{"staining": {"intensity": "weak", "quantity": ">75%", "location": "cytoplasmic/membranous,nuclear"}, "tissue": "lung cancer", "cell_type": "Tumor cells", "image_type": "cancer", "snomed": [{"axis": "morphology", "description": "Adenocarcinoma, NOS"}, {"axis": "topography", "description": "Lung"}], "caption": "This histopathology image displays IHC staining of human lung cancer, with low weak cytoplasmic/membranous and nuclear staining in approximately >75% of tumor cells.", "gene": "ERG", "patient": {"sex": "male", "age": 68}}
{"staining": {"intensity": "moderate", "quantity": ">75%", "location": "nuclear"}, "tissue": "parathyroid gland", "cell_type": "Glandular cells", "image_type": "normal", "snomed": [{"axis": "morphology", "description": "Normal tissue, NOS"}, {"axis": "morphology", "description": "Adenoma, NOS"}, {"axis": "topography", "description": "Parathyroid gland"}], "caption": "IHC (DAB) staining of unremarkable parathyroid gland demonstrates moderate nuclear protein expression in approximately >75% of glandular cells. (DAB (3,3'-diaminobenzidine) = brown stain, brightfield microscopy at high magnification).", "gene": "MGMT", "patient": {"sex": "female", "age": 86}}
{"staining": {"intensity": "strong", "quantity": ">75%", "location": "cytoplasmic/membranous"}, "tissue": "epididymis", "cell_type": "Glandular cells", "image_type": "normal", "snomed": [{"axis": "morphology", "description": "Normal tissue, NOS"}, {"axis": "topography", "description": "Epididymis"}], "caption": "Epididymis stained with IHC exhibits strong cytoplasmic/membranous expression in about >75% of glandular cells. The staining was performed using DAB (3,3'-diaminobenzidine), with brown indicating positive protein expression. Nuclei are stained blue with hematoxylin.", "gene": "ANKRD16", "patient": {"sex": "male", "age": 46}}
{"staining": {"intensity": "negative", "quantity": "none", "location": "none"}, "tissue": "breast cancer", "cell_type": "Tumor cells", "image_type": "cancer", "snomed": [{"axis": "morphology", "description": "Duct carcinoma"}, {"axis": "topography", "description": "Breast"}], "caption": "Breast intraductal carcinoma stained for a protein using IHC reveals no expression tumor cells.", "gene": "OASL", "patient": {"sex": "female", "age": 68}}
:::
- EXERCISE DETAILS
Faithfully transcribe the whole of the data.

- TASK ANSWER
{"staining": {"intensity": "weak", "quantity": ">75%", "location": "cytoplasmic/membranous,nuclear"}, "tissue": "lung cancer", "cell_type": "Tumor cells", "image_type": "cancer", "snomed": [{"axis": "morphology", "description": "Adenocarcinoma, NOS"}, {"axis": "topography", "description": "Lung"}], "caption": "This histopathology image displays IHC staining of human lung cancer, with low weak cytoplasmic/membranous and nuclear staining in approximately >75% of tumor cells.", "gene": "ERG", "patient": {"sex": "male", "age": 68}}
{"staining": {"intensity": "moderate", "quantity": ">75%", "location": "nuclear"}, "tissue": "parathyroid gland", "cell_type": "Glandular cells", "image_type": "normal", "snomed": [{"axis": "morphology", "description": "Normal tissue, NOS"}, {"axis": "morphology", "description": "Adenoma, NOS"}, {"axis": "topography", "description": "Parathyroid gland"}], "caption": "IHC (DAB) staining of unremarkable parathyroid gland demonstrates moderate nuclear protein expression in approximately >75% of glandular cells. (DAB (3,3'-diaminobenzidine) = brown stain, brightfield microscopy at high magnification).", "gene": "MGMT", "patient": {"sex": "female", "age": 86}}
{"staining": {"intensity": "strong", "quantity": ">75%", "location": "cytoplasmic/membranous"}, "tissue": "epididymis", "cell_type": "Glandular cells", "image_type": "normal", "snomed": [{"axis": "morphology", "description": "Normal tissue, NOS"}, {"axis": "topography", "description": "Epididymis"}], "caption": "Epididymis stained with IHC exhibits strong cytoplasmic/membranous expression in about >75% of glandular cells. The staining was performed using DAB (3,3'-diaminobenzidine), with brown indicating positive protein expression. Nuclei are stained blue with hematoxylin.", "gene": "ANKRD16", "patient": {"sex": "male", "age": 46}}
{"staining": {"intensity": "negative", "quantity": "none", "location": "none"}, "tissue": "breast cancer", "cell_type": "Tumor cells", "image_type": "cancer", "snomed": [{"axis": "morphology", "description": "Duct carcinoma"}, {"axis": "topography", "description": "Breast"}], "caption": "Breast intraductal carcinoma stained for a protein using IHC reveals no expression tumor cells.", "gene": "OASL", "patient": {"sex": "female", "age": 68}}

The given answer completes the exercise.